» **Data to process**
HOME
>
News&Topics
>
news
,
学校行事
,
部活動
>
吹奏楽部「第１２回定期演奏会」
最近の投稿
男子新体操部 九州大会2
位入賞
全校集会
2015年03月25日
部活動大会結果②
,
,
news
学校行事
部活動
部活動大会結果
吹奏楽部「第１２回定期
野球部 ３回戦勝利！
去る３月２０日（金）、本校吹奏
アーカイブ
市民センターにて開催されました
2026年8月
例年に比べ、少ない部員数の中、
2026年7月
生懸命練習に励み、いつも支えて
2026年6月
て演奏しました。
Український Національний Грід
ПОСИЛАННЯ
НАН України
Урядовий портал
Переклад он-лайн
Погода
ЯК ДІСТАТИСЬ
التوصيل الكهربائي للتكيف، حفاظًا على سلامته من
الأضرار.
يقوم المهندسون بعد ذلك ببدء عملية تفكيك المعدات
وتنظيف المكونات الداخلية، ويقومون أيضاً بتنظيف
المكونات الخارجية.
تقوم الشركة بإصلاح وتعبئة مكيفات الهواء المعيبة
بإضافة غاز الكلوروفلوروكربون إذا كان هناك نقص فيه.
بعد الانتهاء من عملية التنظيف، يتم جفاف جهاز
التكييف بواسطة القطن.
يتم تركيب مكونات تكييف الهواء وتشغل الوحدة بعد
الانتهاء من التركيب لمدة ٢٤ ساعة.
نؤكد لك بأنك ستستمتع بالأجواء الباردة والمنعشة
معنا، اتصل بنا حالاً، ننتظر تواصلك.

» **Task prompt**
Reproduce the material in full, keeping every line exactly as given.

» **Solution for this exercise**
HOME
>
News&Topics
>
news
,
学校行事
,
部活動
>
吹奏楽部「第１２回定期演奏会」
最近の投稿
男子新体操部 九州大会2
位入賞
全校集会
2015年03月25日
部活動大会結果②
,
,
news
学校行事
部活動
部活動大会結果
吹奏楽部「第１２回定期
野球部 ３回戦勝利！
去る３月２０日（金）、本校吹奏
アーカイブ
市民センターにて開催されました
2026年8月
例年に比べ、少ない部員数の中、
2026年7月
生懸命練習に励み、いつも支えて
2026年6月
て演奏しました。
Український Національний Грід
ПОСИЛАННЯ
НАН України
Урядовий портал
Переклад он-лайн
Погода
ЯК ДІСТАТИСЬ
التوصيل الكهربائي للتكيف، حفاظًا على سلامته من
الأضرار.
يقوم المهندسون بعد ذلك ببدء عملية تفكيك المعدات
وتنظيف المكونات الداخلية، ويقومون أيضاً بتنظيف
المكونات الخارجية.
تقوم الشركة بإصلاح وتعبئة مكيفات الهواء المعيبة
بإضافة غاز الكلوروفلوروكربون إذا كان هناك نقص فيه.
بعد الانتهاء من عملية التنظيف، يتم جفاف جهاز
التكييف بواسطة القطن.
يتم تركيب مكونات تكييف الهواء وتشغل الوحدة بعد
الانتهاء من التركيب لمدة ٢٤ ساعة.
نؤكد لك بأنك ستستمتع بالأجواء الباردة والمنعشة
معنا، اتصل بنا حالاً، ننتظر تواصلك.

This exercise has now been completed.